The failure of common law remedies to protect employees from on-the-job injuries eventually led public sentiment to demand an administrative system of workers’ compensation.
The goal of workers’ compensation laws in Colorado and across the U.S. was to shift the economic burden of an on-the-job injury from the employee to the industry and thus, the consumers of products and services of that industry.
Rationale for the system benefits both the employer and the employee. An injured employee no longer had to worry about being financially or emotionally ruined by an on-the-job injury, regardless of fault. Workers’ compensation offers a more dignified means of support during recovery, designed to provide injured workers a fixed, reliable source of income during a disability.
In the beginning, a worker had to be disabled for at least 3 weeks to receive wage loss, or temporary disability benefits. An injured worker would receive either 50% of their average weekly wage or the maximum allowance of $8 per week. Today, they receive 2/3 of their average weekly wage or a maximum allowance of 91% of the state’s average weekly wage.
In exchange, the employer enjoys limited liability – workers’ compensation wage loss benefits for example are limited in their amount. Insured employers are exempted from all common law liability, meaning they cannot be sued for liability of an on-the-job injury.
Limited liability extends beyond just being sued. Colorado workers’ compensation laws are quite explicit in the things they pay for. Injured workers receive no separate compensation for pain and suffering. In fact, if the law doesn’t provide compensation for a particular injury, a worker cannot be compensated for it.
Over the course of the 20th century though different compensable injuries have been added to what Colorado workers’ compensation covers. In the early years of the system, injured workers only received compensation for “personal injury or death accidentally sustained.” But in 1945, a list of 21 compensable occupational diseases was introduced and remained in effect until 1975 when it was replaced by a general statutory definition that’s still in use to this day.

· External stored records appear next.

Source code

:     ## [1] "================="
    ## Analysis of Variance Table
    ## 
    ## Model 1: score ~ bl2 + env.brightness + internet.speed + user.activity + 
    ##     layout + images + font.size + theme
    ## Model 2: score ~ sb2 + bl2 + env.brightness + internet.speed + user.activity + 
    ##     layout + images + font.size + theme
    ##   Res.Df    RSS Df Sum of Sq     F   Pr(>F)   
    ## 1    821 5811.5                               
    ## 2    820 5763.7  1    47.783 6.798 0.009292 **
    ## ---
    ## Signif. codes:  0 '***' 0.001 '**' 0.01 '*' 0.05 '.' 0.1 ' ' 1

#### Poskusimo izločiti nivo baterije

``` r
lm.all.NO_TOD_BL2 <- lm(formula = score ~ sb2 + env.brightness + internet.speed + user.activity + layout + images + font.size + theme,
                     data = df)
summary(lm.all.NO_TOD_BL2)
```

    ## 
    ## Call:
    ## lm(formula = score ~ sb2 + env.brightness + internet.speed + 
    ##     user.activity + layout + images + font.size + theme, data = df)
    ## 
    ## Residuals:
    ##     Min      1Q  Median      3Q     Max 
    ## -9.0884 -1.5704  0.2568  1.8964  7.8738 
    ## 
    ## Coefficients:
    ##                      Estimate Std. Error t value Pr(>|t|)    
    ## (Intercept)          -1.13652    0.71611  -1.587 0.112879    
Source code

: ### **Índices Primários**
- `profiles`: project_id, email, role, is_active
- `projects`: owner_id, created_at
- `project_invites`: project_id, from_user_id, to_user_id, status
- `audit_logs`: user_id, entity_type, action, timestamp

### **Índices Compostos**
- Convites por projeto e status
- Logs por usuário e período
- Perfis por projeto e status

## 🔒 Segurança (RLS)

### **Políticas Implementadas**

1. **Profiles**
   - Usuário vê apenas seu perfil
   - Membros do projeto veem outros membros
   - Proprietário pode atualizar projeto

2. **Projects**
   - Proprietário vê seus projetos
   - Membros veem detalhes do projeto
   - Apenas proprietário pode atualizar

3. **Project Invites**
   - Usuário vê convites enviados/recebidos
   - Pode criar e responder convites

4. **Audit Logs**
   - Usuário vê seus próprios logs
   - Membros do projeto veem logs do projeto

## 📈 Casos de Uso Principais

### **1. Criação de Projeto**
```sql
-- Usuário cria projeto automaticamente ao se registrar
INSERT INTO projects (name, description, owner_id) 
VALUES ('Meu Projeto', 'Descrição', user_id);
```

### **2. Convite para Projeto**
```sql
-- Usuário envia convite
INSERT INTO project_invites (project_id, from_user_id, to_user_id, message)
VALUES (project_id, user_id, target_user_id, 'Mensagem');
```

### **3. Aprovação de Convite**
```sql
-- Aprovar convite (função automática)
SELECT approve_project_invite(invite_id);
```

Other changes to the Colorado workers’ compensation have occurred over the years, mainly minor adjustments to statutory definitions, compensation formulas and amounts. The General Assembly has also made adjustments to who is required to cover their employees - at first, businesses with fewer than 4 employees, private servants and farm and ranch labor were exempt from coverage. Now, Colorado workers’ compensation laws require all employers provide coverage unless they’re specifically exempted. (Even if they are, they can voluntarily agree to be subject to them.)
Nations across Europe were the first to establish a system to compensate workers injured on-the-job. Germany pioneered the first system in 1884 followed by Austria, Norway, Finland, England, France, Denmark, Italy, Greece, Belgium and Russia.
At the turn of the 20th century, the United States was the only industrialized nation without such a system. By 1911, 11 states had instituted workers’ compensation by creating a new legal concept of liability without consideration of fault. New York, Kentucky, Montana and Massachusetts are a few of the first states to institute an administrative system to compensate injured workers.
Colorado’s workers’ compensation law took effect on August 1, 1915 and while it’s not perfect and requires constant monitoring and reform, injured workers are by and large able to obtain the medical and compensation benefits they need to deal with their injuries.
Enlisting the services of an experienced Colorado workers’ compensation attorney is a last resort but is sometimes necessary if an injured worker experiences difficulty in obtaining benefits prescribed by law.